Yet another study confirms what’s been known for a long time: once cantaloupe is cut, it needs to be kept cold.
Which is why it is disconcerting at markets and megalomarts in Australia and elsewhere to see melons sliced in half, wrapped in plastic and sitting at ambient temperature, which can be a tad warm in Brisbane.

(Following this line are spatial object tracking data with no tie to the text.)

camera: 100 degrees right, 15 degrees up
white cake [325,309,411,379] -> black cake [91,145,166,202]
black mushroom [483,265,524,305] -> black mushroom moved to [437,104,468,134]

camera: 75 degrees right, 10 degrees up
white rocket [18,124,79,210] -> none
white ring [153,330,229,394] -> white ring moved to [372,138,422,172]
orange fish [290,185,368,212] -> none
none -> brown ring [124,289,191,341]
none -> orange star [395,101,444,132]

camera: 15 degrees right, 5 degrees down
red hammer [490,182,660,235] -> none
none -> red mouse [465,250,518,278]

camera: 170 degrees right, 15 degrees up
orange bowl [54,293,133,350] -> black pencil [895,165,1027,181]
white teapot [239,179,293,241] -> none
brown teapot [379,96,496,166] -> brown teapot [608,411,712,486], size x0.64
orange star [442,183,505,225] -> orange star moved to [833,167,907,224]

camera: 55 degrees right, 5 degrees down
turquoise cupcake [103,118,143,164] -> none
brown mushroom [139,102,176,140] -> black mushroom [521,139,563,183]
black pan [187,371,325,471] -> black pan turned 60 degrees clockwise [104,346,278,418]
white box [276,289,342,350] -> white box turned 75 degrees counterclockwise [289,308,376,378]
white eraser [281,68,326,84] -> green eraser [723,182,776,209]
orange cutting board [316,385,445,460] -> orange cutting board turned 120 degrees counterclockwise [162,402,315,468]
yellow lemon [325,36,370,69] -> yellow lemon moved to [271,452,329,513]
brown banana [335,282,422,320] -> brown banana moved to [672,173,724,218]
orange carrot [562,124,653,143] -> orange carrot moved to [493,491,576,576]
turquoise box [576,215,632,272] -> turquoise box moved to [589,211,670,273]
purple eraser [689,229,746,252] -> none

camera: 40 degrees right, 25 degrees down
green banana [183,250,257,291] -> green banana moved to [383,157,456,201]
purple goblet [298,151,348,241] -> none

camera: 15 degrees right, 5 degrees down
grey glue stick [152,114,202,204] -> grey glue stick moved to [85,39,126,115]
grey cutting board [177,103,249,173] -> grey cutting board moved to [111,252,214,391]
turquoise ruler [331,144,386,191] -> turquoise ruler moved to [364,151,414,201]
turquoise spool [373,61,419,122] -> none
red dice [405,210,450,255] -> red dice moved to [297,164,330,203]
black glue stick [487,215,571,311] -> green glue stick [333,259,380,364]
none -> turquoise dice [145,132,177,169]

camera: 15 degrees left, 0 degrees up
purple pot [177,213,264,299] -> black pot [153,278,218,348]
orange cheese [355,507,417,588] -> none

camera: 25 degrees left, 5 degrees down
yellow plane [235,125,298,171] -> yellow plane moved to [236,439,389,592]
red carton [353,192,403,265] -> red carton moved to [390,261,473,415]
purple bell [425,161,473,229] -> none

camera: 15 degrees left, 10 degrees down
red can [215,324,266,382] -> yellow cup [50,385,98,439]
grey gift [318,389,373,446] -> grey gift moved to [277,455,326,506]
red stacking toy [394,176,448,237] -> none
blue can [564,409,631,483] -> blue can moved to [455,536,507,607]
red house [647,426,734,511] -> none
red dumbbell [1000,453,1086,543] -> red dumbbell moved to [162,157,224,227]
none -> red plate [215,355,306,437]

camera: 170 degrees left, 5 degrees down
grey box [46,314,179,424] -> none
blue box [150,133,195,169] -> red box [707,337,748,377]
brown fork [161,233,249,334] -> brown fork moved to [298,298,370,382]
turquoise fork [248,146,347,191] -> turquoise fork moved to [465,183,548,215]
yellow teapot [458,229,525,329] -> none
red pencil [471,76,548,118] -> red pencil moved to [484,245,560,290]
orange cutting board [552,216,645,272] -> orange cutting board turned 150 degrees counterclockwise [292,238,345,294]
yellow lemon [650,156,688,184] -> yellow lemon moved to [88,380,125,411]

The most recent outbreak of listeriosis linked to consumption of fresh-cut cantaloupes indicates the need to investigate the behavior of Listeria monocytogenes in the presence of native microflora of cantaloupe pieces during storage. Whole cantaloupes were inoculated with L. monocytogenes (108-CFU/ml suspension) for 10 min and air dried in a biosafety cabinet for 1 h and then treated (unwashed, water washed, and 2.5% hydrogen peroxide washed). Fresh-cut pieces (∼3 cm) prepared from these melons were left at 5 and 10°C for 72 h and room temperature (20°C) for 48 h. Some fresh-cut pieces were left at 20°C for 2 and 4 h and then refrigerated at 5°C. Microbial populations of fresh-cut pieces were determined by the plate count method or enrichment method immediately after preparation. Aerobic mesophilic bacteria, yeast and mold of whole melon, and inoculated populations of L. monocytogenes on cantaloupe rind surfaces averaged 6.4, 3.3, and 4.6 log CFU/cm2, respectively. Only H2O2 (2.5%) treatment reduced the aerobic mesophilic bacteria, yeast and mold, and L. monocytogenes populations to 3.8, 0.9, and 1.8 log CFU/cm2, respectively. The populations of L. monocytogenes transferred from melon rinds to fresh-cut pieces were below detection but were present by enrichment. Increased storage temperatures enhanced the lag phases and growth of L. monocytogenes. The results of this study confirmed the need to store fresh-cut cantaloupes at 5°C immediately after preparation to enhance the microbial safety of the fruit.
Journal of Food Protection®, Volume 75, Number 11, November 2012 , pp. 1912-1919(8)
Ukuku, Dike O.; Olanya, Modesto; Geveke, David J.; Sommers, Christopher H.